In Alain Resnais' 1961 avant-garde masterpiece Last Year at Marienbad, loosely follows the dreamlike encounter between a man and a woman, who may or may not have met a year previously. The man insists on this truth, while the woman (A) rejects it continually, forcing the man (X) to keep persuading her. From a Deleuzian reading of Marienbad, the philosopher's ideas of space and time as forms that the subject imposes on their environment is explored through the different chronologies that are displayed in the film. Furthermore, the concepts of masochism and sadism noted by Deleuze in Masochism are applied to the film in question - Marienbad is shown to be a film replete with the rivalry between masochism and sadism, with the film coming out much more cleanly on the side of masochism. Resnais presents a world rife with Deleuze's notions of masochism, while not sacrificing the film's incredible ambiguity and command of image.
According to Deleuze, masochism is not, as many think, the natural other side of the coin to sadism; instead, it is "a separate world, with other techniques and other effects" (Deleuze 1967, back cover). Masochism has a distinct set of images closely associated to it, including statues, women made of stone and "a suprasensual emotionality, surrounded with ice and protected by fur" (Deleuze 46-7). Calling on the origins of Masoch, which originates in Central and Eastern Europe, Deleuze is fascinated by the Slavic origins of masochism. At the same time, the hotel in Resnais' film (arguably the real central character) is set in the Czech town of Marienbad, and was filmed in several chateaux of Bavarian descent, and so its location already evokes the physical origins of masochism.
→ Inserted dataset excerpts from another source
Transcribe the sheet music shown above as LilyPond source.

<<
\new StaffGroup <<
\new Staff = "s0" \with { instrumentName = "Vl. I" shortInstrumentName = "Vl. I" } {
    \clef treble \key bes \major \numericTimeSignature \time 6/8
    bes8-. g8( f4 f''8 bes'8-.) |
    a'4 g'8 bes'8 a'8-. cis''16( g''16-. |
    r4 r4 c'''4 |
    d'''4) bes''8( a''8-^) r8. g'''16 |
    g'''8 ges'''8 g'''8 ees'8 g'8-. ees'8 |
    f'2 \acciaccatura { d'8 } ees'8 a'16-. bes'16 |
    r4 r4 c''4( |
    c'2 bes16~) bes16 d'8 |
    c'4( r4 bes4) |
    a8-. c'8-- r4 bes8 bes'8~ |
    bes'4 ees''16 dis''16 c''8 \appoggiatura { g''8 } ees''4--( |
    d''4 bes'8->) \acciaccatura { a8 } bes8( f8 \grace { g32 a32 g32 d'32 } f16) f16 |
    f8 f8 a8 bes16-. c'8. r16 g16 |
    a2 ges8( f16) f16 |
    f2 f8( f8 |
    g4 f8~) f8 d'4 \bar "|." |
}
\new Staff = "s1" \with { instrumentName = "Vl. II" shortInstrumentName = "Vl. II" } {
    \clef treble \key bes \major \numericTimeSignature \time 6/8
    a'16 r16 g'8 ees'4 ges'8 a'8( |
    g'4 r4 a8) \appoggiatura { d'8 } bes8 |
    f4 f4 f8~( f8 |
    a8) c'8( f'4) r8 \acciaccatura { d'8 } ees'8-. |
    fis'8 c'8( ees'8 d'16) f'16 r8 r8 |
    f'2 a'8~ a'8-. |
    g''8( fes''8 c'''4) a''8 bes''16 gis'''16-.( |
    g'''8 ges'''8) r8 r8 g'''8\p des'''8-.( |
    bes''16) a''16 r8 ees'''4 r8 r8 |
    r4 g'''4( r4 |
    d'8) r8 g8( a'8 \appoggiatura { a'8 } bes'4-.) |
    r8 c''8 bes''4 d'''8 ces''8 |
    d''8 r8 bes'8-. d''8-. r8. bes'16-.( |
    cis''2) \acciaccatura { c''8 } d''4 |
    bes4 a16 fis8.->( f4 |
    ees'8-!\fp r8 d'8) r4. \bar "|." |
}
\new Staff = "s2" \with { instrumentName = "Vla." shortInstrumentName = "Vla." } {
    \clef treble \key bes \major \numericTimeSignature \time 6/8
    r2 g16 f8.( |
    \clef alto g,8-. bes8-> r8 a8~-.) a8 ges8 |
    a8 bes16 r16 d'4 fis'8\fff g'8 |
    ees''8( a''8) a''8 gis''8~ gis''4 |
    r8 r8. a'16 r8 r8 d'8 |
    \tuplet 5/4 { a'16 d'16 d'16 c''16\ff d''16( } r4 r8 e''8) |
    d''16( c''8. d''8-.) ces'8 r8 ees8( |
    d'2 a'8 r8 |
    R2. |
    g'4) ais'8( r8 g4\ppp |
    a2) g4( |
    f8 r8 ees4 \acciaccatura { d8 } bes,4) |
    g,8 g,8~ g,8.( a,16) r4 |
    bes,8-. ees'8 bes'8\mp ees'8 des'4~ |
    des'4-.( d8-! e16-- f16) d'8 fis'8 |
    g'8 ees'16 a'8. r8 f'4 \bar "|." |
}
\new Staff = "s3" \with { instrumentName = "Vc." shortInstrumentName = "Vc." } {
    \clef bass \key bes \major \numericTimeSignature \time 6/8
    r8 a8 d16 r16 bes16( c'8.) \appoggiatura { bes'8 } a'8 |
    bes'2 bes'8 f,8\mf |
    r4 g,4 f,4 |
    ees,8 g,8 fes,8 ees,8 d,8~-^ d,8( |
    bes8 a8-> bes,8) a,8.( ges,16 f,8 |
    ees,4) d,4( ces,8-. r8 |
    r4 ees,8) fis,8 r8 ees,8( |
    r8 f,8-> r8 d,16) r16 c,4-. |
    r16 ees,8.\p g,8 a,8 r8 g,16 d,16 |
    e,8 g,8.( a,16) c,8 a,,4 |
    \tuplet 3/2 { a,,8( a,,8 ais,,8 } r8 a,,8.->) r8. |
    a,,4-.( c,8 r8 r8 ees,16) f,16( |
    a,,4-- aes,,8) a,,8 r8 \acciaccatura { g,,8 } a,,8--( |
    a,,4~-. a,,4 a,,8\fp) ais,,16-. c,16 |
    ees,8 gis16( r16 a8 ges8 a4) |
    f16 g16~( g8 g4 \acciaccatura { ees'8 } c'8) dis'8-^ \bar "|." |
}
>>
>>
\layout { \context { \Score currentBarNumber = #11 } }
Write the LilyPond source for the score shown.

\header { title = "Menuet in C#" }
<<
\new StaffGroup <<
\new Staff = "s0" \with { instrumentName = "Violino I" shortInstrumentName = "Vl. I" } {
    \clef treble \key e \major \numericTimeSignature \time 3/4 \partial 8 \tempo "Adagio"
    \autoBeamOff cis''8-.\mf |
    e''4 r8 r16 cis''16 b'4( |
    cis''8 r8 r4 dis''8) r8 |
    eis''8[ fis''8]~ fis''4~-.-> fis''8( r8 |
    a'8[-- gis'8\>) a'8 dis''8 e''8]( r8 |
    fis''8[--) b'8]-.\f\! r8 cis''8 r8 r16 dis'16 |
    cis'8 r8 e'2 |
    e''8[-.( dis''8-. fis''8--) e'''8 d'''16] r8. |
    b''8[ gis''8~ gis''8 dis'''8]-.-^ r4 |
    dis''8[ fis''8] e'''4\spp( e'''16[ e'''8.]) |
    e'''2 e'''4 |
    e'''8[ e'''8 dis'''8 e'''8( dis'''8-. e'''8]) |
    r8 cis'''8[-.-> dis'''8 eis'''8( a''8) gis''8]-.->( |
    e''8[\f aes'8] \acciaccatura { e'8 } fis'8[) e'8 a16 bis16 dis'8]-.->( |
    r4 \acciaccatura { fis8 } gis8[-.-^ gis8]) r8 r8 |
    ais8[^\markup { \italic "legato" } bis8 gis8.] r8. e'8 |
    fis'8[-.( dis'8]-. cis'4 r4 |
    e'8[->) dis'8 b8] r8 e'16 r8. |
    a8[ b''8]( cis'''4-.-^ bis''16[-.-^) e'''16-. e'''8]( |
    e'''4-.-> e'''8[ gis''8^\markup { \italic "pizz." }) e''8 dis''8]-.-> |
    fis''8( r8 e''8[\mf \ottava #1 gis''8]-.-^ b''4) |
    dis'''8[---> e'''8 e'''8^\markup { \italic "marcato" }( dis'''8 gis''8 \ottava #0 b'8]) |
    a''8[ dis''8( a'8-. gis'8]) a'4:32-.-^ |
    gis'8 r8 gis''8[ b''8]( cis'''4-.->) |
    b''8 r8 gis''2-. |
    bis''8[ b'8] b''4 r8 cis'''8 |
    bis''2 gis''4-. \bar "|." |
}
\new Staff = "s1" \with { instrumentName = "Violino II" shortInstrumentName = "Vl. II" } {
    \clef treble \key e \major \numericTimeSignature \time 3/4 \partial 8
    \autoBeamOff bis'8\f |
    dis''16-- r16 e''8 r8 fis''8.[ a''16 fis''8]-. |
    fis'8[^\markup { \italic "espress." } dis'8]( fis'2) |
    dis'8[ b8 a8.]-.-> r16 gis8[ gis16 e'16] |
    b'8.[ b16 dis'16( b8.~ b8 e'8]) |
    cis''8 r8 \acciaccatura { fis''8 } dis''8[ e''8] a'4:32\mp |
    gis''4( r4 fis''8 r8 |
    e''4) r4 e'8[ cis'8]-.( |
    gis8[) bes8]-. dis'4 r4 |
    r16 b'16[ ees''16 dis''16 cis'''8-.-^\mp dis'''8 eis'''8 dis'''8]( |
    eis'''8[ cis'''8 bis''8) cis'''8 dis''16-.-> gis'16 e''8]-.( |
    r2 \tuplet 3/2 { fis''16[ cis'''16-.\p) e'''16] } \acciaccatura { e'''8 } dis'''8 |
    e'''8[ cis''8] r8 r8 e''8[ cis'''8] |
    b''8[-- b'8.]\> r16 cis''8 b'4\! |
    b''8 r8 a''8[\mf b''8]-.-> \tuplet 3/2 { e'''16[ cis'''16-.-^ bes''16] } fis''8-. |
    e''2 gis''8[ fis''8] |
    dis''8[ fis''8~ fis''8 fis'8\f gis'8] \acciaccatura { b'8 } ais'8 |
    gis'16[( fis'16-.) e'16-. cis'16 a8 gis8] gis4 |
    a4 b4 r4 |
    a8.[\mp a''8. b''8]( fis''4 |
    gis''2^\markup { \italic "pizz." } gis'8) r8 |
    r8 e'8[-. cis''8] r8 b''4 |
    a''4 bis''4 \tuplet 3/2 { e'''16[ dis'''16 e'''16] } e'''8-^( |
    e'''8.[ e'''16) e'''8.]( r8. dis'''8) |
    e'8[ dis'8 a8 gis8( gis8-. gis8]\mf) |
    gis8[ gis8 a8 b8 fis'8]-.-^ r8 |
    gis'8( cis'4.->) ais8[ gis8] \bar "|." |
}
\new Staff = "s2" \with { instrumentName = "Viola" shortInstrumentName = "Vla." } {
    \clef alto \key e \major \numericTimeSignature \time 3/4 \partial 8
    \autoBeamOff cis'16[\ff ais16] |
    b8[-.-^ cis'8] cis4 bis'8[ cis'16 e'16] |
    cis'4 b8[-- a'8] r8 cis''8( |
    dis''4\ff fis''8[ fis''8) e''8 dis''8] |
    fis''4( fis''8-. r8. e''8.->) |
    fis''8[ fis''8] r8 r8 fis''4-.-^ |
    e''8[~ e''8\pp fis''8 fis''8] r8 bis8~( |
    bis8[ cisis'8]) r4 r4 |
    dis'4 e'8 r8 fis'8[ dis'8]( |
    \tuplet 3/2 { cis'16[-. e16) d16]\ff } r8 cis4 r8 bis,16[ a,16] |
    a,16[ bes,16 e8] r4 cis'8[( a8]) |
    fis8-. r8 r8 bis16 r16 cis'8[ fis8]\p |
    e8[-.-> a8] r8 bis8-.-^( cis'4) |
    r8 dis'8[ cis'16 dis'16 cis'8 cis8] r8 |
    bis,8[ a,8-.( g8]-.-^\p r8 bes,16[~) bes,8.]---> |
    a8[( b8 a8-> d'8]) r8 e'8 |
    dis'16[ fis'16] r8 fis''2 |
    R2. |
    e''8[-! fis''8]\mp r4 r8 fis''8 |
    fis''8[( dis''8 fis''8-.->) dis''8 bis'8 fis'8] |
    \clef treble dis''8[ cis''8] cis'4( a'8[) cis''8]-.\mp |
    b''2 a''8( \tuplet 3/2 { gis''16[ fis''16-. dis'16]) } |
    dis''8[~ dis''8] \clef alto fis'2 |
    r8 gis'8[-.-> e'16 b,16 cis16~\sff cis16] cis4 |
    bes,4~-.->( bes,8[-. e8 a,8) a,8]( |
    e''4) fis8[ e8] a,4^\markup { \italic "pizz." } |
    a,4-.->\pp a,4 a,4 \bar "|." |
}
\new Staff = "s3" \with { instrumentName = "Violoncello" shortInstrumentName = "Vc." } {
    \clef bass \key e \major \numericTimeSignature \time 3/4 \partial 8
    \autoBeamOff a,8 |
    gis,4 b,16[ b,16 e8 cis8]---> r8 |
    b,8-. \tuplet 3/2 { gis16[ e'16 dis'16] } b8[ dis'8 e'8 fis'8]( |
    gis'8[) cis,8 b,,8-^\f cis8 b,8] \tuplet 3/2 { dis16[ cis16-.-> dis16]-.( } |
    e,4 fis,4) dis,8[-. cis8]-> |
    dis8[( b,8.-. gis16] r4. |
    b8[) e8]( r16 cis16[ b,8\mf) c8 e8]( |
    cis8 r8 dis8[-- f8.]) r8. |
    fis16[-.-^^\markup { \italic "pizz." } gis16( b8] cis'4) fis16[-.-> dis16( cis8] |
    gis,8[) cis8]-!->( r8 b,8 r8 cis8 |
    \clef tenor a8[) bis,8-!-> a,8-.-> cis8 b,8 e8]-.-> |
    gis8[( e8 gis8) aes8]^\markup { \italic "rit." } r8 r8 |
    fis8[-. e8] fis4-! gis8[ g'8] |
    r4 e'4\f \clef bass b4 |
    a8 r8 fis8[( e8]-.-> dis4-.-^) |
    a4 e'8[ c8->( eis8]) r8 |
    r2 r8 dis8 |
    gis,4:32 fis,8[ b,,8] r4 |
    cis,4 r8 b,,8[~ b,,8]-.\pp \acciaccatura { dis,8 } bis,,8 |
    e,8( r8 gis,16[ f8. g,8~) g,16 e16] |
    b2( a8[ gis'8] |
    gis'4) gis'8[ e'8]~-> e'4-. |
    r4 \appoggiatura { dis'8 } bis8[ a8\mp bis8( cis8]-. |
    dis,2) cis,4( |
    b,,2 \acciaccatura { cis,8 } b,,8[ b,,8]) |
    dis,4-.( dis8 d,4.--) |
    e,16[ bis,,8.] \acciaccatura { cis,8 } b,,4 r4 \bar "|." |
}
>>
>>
Deleuze's notion of masochism is quite different from sadism; while sadism follows Lacan's Law of the Father, "such that we do not know what it is, nor can we know," masochism offers maternal comfort which stands in opposition to sadism (Deleuze 73). In masochism, the hen-pecked man and the commanding mother figure are placed in a relationship to cut out the strong father figure. Deleuze seeks to transfer power from the father to the mother - in a masochistic act, it is "the image of the father in him that is miniaturized, beaten, ridiculed and humiliated" (Deleuze 53). Despite the abstract and uncorporeal nature of Marienbad these notions can most certainly be found - there is no physical violence and no chastising of any sort, but these same implications are there. In one scene, A is displayed in overexposed footage walking towards X, arms out and stretched wide in a material, comforting gesture. This makes A seem much like the kind of mother figure X would fantasize about; the scene itself feels like a victory of masochism over sadism.
Last Year at Marienbad is notoriously bereft of clear narrative, which makes it difficult to parse the battle between masochism and sadism as a part of the text. When weighing the three main characters of Marienbad against the spectrum of masochism/sadism, it is important to realize that they are both distinctly opposing forces which nonetheless interact like a Moebius strip; Deleuze once said of the film that "the two great theatre scenes are images in a mirror (and the whole Marienbad hotel is a pure crystal, with its transparent face, its opace face and the exchange between them" (Deleuze 1985: 102). The two sides of the mirror are the two ends of the Moebius strip, acting as two surfaces but really being one. To that end, sadism and masochism constantly fluctuate around the film and the characters' relationships - no one character establishing themselves as either masochistic or sadistic.
In conclusion, Last Year at Marienbad explores Deleuze's concept of masochism and sadism through its fluid, interesting depiction of the characters' vague relationships and their placement in time and space. The hotel itself is indicative of Deleuze's sadism, the superego which provides a great deal of pressure on X, the masochist; constantly attempting to achieve a sort of Oedipal release with A. By the end of the film, there is no real sense of triumph of masochism over sadism (or vice versa); however, because of the intentionally obtuse nature of the film, these kinds of concrete answers are not decided upon easily (or at all). In essence, the characters of Marienbad constantly fluctuate between actively hurting each other and finding release in pain, flipping between sides of the Mobius strip that Deleuze identifies.
Works Cited
Deleuze, G. Présentation de Sacher-Masoch, Paris: Éditions de Minuit, 1967.
Deleuze, G. Cinéma 2: L’Image-temps, Paris, Éditions de Minuit, 1985.
Resnais, Alain (dir.) Last Year at Marienbad. Janus Films, 1961. Print.